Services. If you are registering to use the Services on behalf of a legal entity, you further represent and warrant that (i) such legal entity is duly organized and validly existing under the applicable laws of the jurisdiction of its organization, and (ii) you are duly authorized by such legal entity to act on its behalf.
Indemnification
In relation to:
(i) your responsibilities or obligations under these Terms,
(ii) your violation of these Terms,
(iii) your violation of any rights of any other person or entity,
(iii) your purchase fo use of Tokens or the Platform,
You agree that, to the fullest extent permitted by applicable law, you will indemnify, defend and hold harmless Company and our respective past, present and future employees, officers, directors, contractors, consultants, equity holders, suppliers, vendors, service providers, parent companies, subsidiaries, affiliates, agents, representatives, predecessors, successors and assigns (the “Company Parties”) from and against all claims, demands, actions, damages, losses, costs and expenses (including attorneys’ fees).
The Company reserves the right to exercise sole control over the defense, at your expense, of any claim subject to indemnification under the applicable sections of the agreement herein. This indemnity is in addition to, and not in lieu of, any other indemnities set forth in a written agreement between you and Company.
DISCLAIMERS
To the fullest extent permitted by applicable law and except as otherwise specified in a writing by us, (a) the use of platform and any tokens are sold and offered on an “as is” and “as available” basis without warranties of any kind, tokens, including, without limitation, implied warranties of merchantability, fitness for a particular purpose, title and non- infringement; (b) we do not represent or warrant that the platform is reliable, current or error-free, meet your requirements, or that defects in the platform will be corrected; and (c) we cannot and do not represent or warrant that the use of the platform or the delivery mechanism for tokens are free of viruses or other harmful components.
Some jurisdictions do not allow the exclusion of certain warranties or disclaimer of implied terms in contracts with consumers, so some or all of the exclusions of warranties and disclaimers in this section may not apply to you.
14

********************

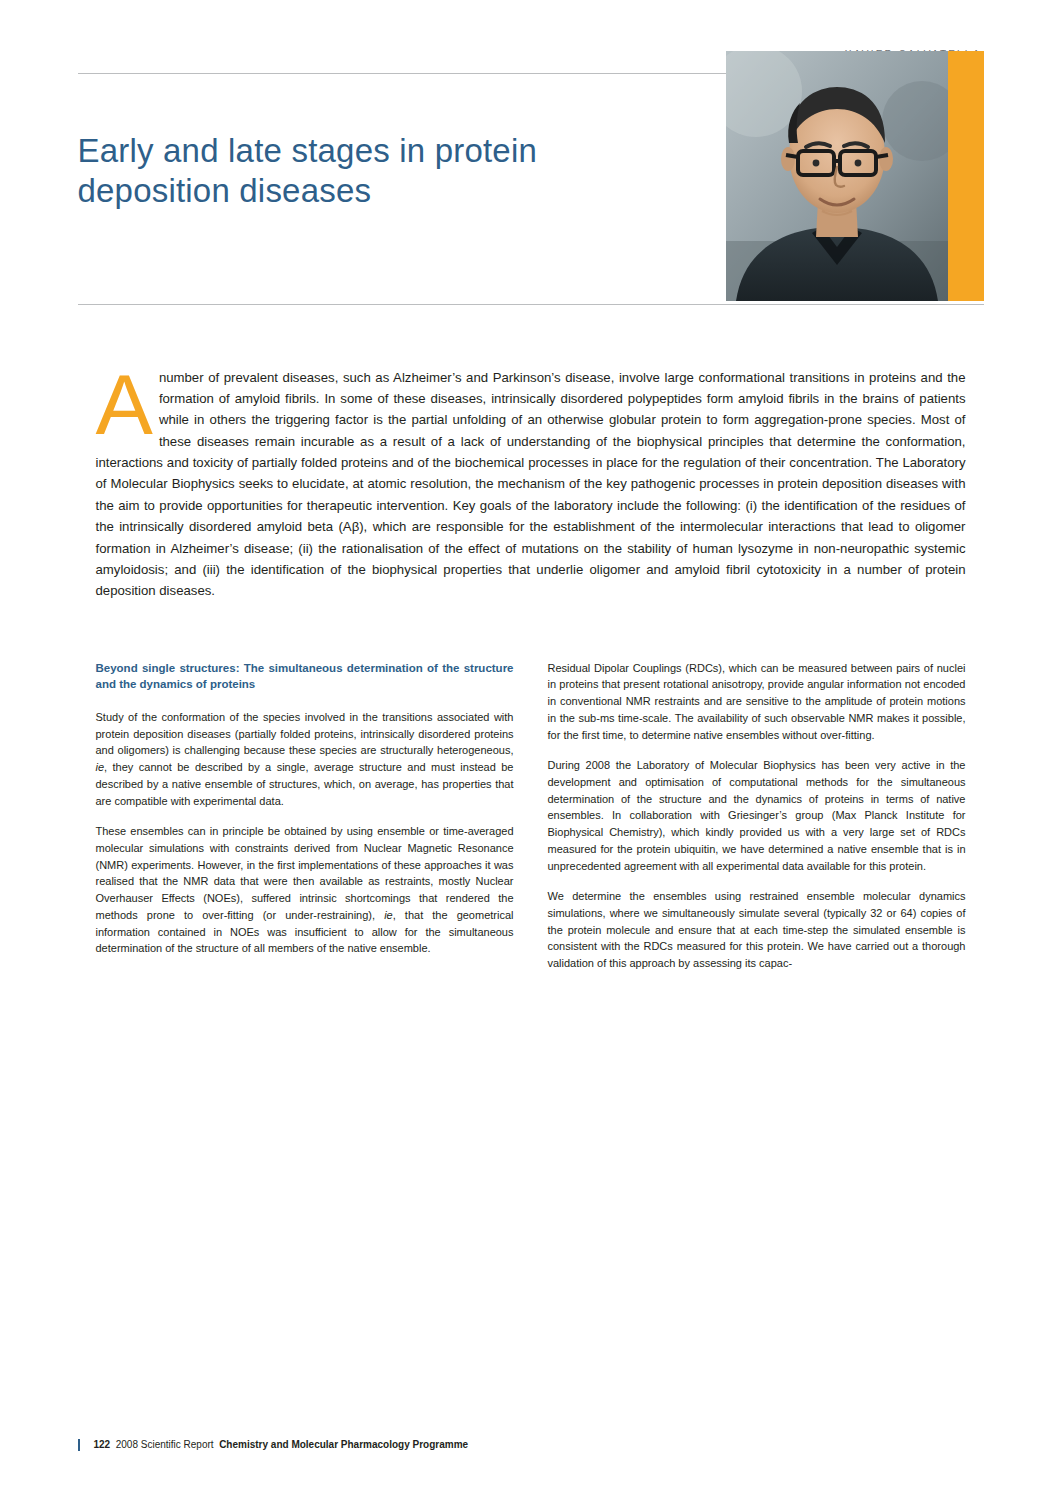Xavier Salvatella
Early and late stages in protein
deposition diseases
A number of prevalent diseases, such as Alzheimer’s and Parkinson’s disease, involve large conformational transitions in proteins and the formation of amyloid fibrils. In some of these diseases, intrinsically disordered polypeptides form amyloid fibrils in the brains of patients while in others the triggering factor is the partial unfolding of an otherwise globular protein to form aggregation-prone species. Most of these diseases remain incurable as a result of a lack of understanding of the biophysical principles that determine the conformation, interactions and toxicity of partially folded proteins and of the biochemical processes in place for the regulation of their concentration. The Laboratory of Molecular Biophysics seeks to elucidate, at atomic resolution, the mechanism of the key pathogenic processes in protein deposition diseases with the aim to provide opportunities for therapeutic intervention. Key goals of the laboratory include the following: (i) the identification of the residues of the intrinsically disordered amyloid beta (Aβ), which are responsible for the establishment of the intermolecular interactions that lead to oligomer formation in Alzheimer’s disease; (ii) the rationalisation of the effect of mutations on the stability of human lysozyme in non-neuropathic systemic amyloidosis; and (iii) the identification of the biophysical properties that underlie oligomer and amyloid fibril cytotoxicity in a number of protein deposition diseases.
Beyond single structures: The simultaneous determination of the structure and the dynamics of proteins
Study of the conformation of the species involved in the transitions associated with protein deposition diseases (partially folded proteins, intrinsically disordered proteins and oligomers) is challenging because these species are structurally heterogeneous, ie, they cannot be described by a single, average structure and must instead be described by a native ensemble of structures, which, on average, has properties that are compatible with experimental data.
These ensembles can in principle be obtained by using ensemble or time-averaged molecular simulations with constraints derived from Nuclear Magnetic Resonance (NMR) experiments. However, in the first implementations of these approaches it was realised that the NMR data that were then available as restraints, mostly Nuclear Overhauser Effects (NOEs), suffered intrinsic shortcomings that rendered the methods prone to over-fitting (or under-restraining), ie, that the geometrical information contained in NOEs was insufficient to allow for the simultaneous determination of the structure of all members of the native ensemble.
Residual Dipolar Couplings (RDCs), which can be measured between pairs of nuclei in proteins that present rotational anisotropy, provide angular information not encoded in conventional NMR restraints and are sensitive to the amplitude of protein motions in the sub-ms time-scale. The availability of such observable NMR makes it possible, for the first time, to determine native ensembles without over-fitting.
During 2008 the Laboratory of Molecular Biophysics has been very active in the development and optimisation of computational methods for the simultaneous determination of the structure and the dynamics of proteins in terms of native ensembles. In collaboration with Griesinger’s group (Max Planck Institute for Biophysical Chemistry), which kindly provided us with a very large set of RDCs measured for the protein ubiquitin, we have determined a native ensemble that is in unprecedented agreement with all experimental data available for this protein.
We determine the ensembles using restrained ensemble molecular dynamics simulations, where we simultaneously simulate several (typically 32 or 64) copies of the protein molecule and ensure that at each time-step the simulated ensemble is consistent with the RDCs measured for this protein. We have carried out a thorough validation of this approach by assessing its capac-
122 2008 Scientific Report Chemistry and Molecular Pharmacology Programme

********************

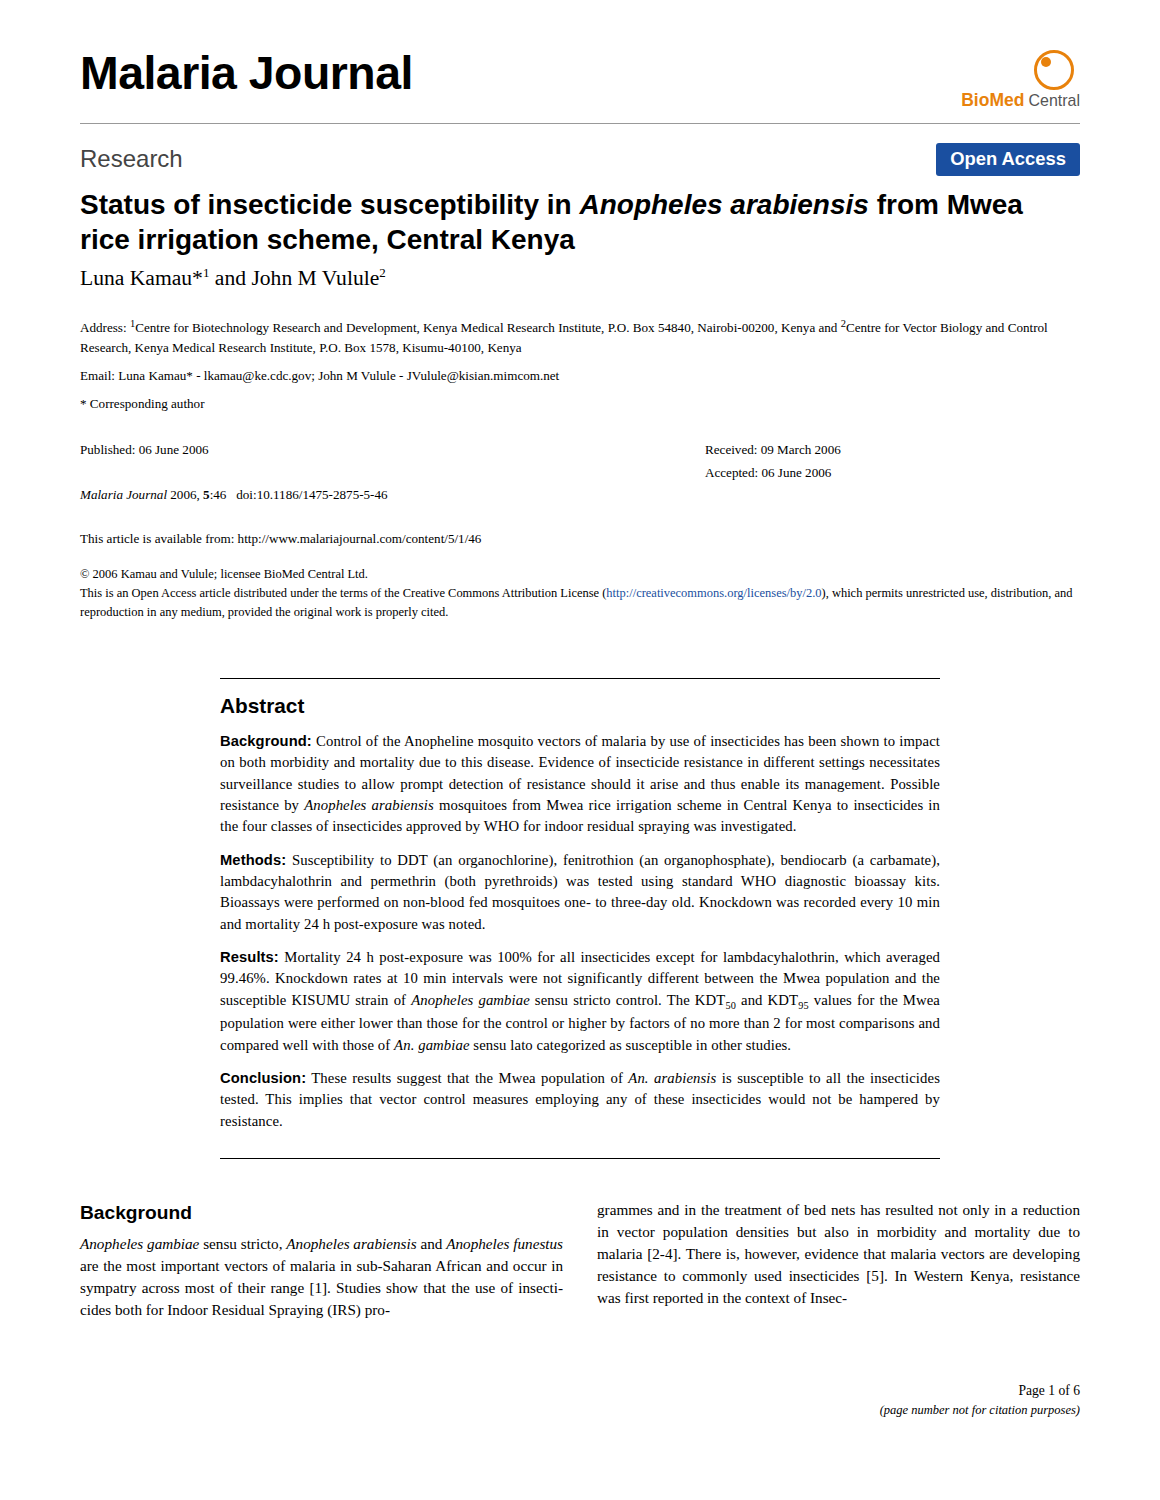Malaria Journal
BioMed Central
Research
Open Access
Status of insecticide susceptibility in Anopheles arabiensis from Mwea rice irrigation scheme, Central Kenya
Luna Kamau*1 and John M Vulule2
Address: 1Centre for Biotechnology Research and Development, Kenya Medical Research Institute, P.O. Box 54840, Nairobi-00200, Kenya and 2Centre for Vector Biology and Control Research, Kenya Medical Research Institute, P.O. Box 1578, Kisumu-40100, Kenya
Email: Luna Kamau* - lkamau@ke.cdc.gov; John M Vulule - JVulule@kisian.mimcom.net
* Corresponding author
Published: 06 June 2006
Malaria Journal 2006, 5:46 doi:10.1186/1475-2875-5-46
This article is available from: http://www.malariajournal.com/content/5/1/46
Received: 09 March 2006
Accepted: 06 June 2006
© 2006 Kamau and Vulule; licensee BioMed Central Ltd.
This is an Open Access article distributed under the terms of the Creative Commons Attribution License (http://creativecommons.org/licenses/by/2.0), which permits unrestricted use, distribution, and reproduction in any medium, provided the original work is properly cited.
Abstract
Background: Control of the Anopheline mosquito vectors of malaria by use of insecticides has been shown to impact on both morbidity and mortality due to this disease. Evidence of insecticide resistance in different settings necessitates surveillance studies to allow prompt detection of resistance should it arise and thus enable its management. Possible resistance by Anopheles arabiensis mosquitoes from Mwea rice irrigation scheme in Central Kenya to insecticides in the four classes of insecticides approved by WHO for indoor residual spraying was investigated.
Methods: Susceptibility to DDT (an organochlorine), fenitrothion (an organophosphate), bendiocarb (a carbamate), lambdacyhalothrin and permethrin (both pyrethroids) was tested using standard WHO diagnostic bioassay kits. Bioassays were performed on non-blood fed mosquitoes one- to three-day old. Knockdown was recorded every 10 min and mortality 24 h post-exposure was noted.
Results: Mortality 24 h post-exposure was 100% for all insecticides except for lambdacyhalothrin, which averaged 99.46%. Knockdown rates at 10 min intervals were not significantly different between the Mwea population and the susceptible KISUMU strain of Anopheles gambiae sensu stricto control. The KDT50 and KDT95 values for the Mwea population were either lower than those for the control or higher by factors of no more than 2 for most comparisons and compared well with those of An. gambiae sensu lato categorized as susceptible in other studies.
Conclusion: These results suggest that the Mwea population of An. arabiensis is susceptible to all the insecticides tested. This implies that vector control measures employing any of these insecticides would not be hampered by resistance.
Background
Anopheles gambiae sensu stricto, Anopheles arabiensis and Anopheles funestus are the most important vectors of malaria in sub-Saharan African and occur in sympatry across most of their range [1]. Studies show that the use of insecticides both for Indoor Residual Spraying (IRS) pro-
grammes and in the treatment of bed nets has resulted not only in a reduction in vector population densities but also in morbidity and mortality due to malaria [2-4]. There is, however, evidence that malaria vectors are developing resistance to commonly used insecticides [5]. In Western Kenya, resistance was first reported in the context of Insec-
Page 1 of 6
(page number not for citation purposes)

********************

> **Directions for this task**:
Copy each line of the listing above that contains the word "violation".

> **Worked solution**:
(ii) your violation of these Terms,
(iii) your violation of any rights of any other person or entity,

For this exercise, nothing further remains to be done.